From 32fa0617004e80c99b341eb1b4753705b515b53a Mon Sep 17 00:00:00 2001
From: Adam Ierymenko <adam.ierymenko@gmail.com>
Date: Tue, 23 Aug 2016 13:02:59 -0700
Subject: Compute credential TTL et al.

---
 node/CertificateOfMembership.hpp |  5 -----
 node/Membership.hpp              |  4 ++--
 node/NetworkConfig.hpp           | 16 ++++++++++++++++
 3 files changed, 18 insertions(+), 7 deletions(-)

(limited to 'node')

diff --git a/node/CertificateOfMembership.hpp b/node/CertificateOfMembership.hpp
index 304111d6..2d7c2cb3 100644
--- a/node/CertificateOfMembership.hpp
+++ b/node/CertificateOfMembership.hpp
@@ -33,11 +33,6 @@
 #include "Identity.hpp"
 #include "Utils.hpp"

================

Exercise aim: Reproduce the stretch of the patch from "From 32fa0617004e80c99b341eb1b4753705b515b53a Mon" through "insertions(+), 7 deletions(-)", copying every character unchanged.

Provided data:
================

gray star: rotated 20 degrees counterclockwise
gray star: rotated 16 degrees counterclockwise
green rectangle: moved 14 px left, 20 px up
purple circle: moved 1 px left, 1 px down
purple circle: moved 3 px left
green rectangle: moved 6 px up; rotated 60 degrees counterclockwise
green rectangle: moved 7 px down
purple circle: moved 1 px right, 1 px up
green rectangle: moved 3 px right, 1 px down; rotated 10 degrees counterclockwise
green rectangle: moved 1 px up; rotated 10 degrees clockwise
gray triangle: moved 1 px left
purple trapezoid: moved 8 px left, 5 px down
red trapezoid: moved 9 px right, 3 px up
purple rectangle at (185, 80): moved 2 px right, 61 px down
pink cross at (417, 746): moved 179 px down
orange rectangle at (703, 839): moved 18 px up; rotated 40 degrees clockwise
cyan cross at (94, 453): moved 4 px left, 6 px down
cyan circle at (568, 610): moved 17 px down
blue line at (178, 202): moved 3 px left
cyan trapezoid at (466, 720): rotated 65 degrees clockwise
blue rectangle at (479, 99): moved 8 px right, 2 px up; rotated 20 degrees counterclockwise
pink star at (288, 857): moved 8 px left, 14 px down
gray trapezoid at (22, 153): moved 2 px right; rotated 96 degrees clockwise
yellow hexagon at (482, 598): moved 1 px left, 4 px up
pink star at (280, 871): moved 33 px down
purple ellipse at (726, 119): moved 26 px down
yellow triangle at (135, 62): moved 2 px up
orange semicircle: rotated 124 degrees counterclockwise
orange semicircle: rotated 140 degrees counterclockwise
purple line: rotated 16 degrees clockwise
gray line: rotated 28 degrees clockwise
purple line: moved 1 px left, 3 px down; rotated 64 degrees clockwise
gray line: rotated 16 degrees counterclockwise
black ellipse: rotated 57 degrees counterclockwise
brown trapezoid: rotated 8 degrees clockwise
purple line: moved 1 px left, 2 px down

================

Problem solution:
From 32fa0617004e80c99b341eb1b4753705b515b53a Mon Sep 17 00:00:00 2001
From: Adam Ierymenko <adam.ierymenko@gmail.com>
Date: Tue, 23 Aug 2016 13:02:59 -0700
Subject: Compute credential TTL et al.

---
 node/CertificateOfMembership.hpp |  5 -----
 node/Membership.hpp              |  4 ++--
 node/NetworkConfig.hpp           | 16 ++++++++++++++++
 3 files changed, 18 insertions(+), 7 deletions(-)